Climbing capacity of the invasive vine Mikania micrantha Kunth on vertical artificial poles
Hu L; Li M
Climbing capacity of invasive climbers is an important parameter to evaluate in the species invasive potential and processes in forests. However this feature has not attracted the attention of invasion biologists. In the present study we assessed the climbing traits and capacity of Mikania micrantha; a herbaceous invasive stem-twiner by supplying artificial vertical supports of different sizes ranging from 1.0 to 8.0 cm in diameter. We also calculated the theoretical maximum usable host size of a M. micrantha shoot based on confirm of the hypothesis that curvature of M. micrantha shoots will remain constant and not affected by support pole size. A total 164-tested M. micrantha shoots ascended the supports successfully. Shoot success rate declined significantly when support diameter exceeded 5.0 cm. The largest pole M. micrantha ascended successfully was 6.6 cm while the theoretical value is 7.5 cm on average. Curvature declined significantly with increasing shoot diameter. However no significant correlation was detected between curvature and support diameter and most M. micrantha shoots maintained relatively constant curvature within a small fluctuation range (0.1–0.2 cm-1) near the average value (0.16 cm-1).

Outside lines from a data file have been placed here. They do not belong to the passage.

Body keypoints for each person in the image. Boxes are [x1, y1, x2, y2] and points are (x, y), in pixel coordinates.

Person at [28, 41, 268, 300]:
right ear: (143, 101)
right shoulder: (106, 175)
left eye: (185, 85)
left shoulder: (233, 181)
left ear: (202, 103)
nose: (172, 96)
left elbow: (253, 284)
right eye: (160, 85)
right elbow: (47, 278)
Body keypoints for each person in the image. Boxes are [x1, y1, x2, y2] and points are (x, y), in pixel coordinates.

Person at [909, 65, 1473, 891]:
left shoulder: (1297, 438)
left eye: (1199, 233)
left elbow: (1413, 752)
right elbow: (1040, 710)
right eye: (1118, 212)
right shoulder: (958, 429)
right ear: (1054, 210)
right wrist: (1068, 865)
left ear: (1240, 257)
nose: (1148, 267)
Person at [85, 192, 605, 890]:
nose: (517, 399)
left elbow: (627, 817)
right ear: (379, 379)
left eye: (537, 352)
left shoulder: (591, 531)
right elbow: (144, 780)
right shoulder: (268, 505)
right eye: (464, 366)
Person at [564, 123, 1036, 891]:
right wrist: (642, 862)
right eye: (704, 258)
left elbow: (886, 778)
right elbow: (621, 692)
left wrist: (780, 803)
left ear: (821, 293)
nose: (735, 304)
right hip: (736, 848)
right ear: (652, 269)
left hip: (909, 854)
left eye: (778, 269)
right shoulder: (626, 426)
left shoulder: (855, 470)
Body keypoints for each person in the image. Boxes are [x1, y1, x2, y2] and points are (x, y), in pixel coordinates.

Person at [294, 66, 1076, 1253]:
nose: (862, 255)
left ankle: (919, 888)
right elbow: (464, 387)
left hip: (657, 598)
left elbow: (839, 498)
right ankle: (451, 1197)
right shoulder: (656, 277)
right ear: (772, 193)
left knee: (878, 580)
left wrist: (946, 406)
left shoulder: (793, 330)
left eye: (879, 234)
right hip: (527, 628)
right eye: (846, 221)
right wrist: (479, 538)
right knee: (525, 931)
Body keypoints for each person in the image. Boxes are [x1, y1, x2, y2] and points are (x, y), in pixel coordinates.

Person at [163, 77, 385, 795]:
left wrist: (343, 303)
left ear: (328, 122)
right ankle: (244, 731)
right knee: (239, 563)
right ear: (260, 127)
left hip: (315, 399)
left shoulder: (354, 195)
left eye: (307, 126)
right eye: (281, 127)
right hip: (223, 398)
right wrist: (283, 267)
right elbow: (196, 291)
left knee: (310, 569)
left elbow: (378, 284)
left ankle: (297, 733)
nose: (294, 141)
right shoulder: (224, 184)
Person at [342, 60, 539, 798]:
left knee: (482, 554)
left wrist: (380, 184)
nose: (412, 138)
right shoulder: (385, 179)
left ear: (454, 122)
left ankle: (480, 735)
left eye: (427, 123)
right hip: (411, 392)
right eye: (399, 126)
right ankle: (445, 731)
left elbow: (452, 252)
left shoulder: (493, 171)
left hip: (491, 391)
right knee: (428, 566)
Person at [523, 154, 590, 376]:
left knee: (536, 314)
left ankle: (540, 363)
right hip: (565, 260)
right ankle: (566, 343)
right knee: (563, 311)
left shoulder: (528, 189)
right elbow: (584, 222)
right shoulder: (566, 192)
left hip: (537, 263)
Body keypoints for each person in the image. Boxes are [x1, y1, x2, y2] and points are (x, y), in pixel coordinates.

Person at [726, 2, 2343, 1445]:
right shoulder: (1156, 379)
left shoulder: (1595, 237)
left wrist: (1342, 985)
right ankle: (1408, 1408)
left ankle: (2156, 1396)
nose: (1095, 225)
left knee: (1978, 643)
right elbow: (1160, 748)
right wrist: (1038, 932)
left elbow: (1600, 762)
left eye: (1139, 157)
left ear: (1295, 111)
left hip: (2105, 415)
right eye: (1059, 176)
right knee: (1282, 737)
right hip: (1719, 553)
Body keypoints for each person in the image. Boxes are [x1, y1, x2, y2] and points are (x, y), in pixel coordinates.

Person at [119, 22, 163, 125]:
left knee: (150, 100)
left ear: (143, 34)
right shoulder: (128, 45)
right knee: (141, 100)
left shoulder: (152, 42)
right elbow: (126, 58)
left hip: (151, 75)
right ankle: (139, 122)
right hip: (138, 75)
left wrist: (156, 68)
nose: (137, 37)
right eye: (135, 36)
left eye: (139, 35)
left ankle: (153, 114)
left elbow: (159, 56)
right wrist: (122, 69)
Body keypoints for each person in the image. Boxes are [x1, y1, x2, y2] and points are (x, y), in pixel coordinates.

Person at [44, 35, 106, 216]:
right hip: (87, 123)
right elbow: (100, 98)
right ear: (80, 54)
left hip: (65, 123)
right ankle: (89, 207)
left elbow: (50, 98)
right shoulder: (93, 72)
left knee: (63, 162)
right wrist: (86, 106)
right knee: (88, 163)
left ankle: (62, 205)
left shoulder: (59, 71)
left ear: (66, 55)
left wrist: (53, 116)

We compared our results with the only two similar studies available and concluded that climbing shoot ascent angle on supports decreased with increasing support diameter while curvature remained constant which was not affected by support size. These appear to be common attributes for herbaceous stem-twiners. Maximum usable host size was an important factor for successful M. micrantha ascent. We recommend this as a vital criterion in species management.